His eyes were swollen.
Hands trembling.
He unlocked the stall silently.
Everyone waited for the usual joke.
None came.
Instead, he said softly while avoiding their eyes:
“Appa passed away at 3 a.m.”
Silence.
Not dramatic silence.
Not cinematic silence.
A strange, uncomfortable silence.
Like the street itself had forgotten how to breathe.
One man removed the cigarette from his lips halfway.
The nurse slowly sat down on the bench.
An auto driver whispered, “Yesterday evening only I saw him…”
That sentence floated there.
Incomplete.
Powerless.
Yesterday evening only I saw him.
As if seeing someone yesterday should guarantee tomorrow.
Arun entered the stall and touched the old steel kettle.
It was still half-filled with water his father had prepared the previous night.
Ready for morning customers.
Ready for another ordinary day he never got to live.
Outside, buses continued honking.
School children crossed the road laughing loudly.
A vegetable vendor shouted prices.
Traffic moved.
The world did not pause.
That hurt the most.
Not death itself.
But how normally the world continued after removing someone completely from it.
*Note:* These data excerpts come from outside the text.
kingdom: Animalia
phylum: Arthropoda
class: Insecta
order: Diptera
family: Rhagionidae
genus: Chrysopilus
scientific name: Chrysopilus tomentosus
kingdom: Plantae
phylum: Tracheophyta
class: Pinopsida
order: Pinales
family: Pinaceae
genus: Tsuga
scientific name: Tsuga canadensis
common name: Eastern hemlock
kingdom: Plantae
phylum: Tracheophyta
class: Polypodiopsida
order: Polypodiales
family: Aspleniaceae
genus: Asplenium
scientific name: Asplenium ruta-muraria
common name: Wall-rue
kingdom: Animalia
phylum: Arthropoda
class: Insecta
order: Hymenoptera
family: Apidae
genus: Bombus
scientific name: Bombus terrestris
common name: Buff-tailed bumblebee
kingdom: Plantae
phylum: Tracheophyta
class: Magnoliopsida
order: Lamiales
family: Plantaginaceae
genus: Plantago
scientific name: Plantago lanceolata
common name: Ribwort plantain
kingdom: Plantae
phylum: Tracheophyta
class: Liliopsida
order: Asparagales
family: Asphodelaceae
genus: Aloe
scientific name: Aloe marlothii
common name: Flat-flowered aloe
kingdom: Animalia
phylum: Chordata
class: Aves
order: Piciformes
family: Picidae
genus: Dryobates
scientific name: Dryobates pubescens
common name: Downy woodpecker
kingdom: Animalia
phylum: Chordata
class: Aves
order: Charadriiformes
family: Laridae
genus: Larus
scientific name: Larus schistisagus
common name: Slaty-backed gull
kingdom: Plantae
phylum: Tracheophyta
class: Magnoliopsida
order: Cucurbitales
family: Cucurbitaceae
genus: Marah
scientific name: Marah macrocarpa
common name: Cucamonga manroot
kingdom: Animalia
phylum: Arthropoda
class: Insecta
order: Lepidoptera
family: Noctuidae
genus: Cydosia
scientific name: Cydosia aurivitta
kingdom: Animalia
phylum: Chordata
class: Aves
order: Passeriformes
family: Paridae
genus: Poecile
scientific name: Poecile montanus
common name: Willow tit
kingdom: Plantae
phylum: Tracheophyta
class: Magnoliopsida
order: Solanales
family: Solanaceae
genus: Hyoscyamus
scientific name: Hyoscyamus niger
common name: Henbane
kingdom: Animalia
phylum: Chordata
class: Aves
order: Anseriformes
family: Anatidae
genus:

By afternoon, people gathered at Raghavan’s small house.
Many cried sincerely.
Some discussed hospital bills.
Some checked phones between condolences.
Some asked practical questions.
“How old was he?”
“Did he have insurance?”
“What exactly happened?”
Life slowly converts people into information.
Age.
Reason.
Time of death.
Documents.
Certificates.
Ashes.
By evening, the crowd became thinner.
By night, only family remained.
And the next morning…
the tea stall opened again.
Because rent must be paid.
Because milk gets spoiled.
Because grief does not stop expenses.
Arun stood where his father once stood.
But customers noticed something strange immediately.
The tea tasted exactly the same.
Yet nothing tasted the same anymore.